TASK INPUTS:
+===+
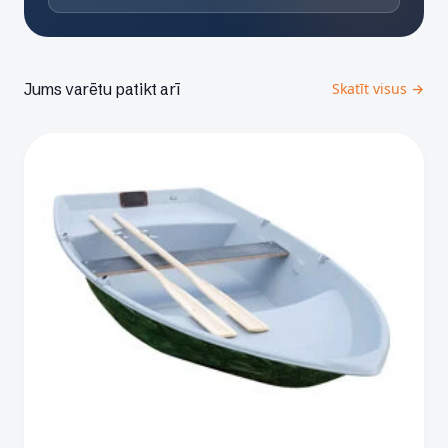
Jums varētu patikt arī
Skatīt visus →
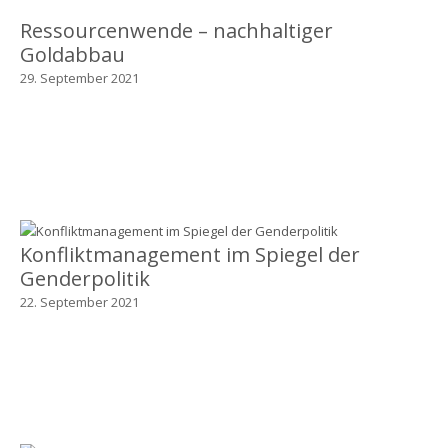
Ressourcenwende – nachhaltiger
Goldabbau
29. September 2021
Konfliktmanagement im Spiegel der
Genderpolitik
22. September 2021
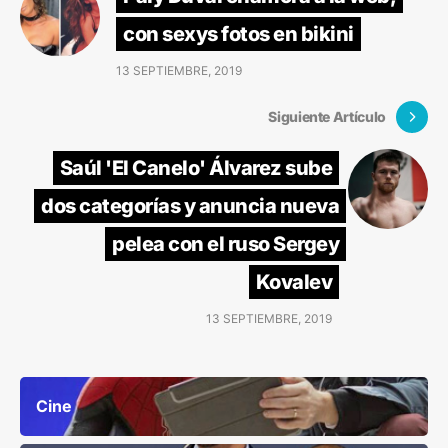
con sexys fotos en bikini
13 SEPTIEMBRE, 2019
Siguiente Artículo
Saúl 'El Canelo' Álvarez sube
dos categorías y anuncia nueva
pelea con el ruso Sergey
Kovalev
13 SEPTIEMBRE, 2019
Cine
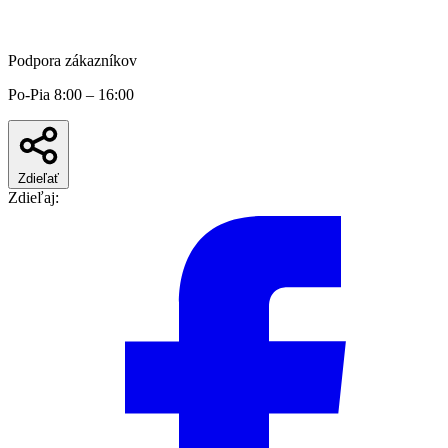
Podpora zákazníkov
Po-Pia 8:00 – 16:00
Zdieľať
Zdieľaj:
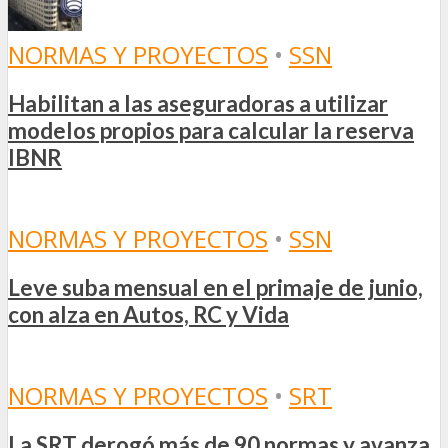
NORMAS Y PROYECTOS
•
SSN
Habilitan a las aseguradoras a utilizar
modelos propios para calcular la reserva
IBNR
NORMAS Y PROYECTOS
•
SSN
Leve suba mensual en el primaje de junio,
con alza en Autos, RC y Vida
NORMAS Y PROYECTOS
•
SRT
La SRT derogó más de 90 normas y avanza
+===+
YOUR ASSIGNMENT: Each entry should be transcribed exactly as given, with pictures omitted.

RESPONSE TO THE TASK:
Jums varētu patikt arī
Skatīt visus →
Ressourcenwende – nachhaltiger
Goldabbau
29. September 2021
Konfliktmanagement im Spiegel der
Genderpolitik
22. September 2021
con sexys fotos en bikini
13 SEPTIEMBRE, 2019
Siguiente Artículo
Saúl 'El Canelo' Álvarez sube
dos categorías y anuncia nueva
pelea con el ruso Sergey
Kovalev
13 SEPTIEMBRE, 2019
Cine
Podpora zákazníkov
Po-Pia 8:00 – 16:00
Zdieľať
Zdieľaj:
NORMAS Y PROYECTOS
•
SSN
Habilitan a las aseguradoras a utilizar
modelos propios para calcular la reserva
IBNR
NORMAS Y PROYECTOS
•
SSN
Leve suba mensual en el primaje de junio,
con alza en Autos, RC y Vida
NORMAS Y PROYECTOS
•
SRT
La SRT derogó más de 90 normas y avanza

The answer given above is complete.